Records from a data source:

'''

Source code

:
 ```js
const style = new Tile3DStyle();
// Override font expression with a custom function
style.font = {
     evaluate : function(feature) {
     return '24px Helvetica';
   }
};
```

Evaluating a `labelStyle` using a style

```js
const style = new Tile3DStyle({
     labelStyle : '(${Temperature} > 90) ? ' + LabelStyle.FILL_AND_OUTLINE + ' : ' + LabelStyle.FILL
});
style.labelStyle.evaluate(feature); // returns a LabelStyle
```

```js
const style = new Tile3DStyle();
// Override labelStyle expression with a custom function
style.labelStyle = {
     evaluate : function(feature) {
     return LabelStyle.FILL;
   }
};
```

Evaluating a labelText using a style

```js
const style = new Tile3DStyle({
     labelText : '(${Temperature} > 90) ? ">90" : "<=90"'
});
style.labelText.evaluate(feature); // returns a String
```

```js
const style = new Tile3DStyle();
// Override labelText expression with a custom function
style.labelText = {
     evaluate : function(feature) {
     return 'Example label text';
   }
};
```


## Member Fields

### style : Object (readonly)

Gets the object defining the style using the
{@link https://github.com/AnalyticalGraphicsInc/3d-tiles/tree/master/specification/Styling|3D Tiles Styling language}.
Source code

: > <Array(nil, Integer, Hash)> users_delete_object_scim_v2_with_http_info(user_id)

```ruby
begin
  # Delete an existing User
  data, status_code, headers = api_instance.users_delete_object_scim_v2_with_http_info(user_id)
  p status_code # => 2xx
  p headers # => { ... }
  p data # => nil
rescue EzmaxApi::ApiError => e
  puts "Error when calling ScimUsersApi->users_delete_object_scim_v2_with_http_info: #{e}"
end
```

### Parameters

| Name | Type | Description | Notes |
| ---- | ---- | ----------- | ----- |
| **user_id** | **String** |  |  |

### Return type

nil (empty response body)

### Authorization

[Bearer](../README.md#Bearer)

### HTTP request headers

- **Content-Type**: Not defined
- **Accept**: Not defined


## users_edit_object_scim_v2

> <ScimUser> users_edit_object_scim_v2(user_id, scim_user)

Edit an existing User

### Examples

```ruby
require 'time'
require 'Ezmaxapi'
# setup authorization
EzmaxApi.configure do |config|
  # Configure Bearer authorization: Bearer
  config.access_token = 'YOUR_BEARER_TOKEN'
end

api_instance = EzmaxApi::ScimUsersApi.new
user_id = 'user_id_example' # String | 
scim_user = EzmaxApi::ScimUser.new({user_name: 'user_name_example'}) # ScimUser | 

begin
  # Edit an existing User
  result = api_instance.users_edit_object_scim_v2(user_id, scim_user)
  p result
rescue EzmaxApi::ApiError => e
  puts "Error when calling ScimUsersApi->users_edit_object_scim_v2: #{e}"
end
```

'''

Reproduce each line of the records in which the string "puts" appears.

### PROBLEM SOLUTION
  puts "Error when calling ScimUsersApi->users_delete_object_scim_v2_with_http_info: #{e}"
  puts "Error when calling ScimUsersApi->users_edit_object_scim_v2: #{e}"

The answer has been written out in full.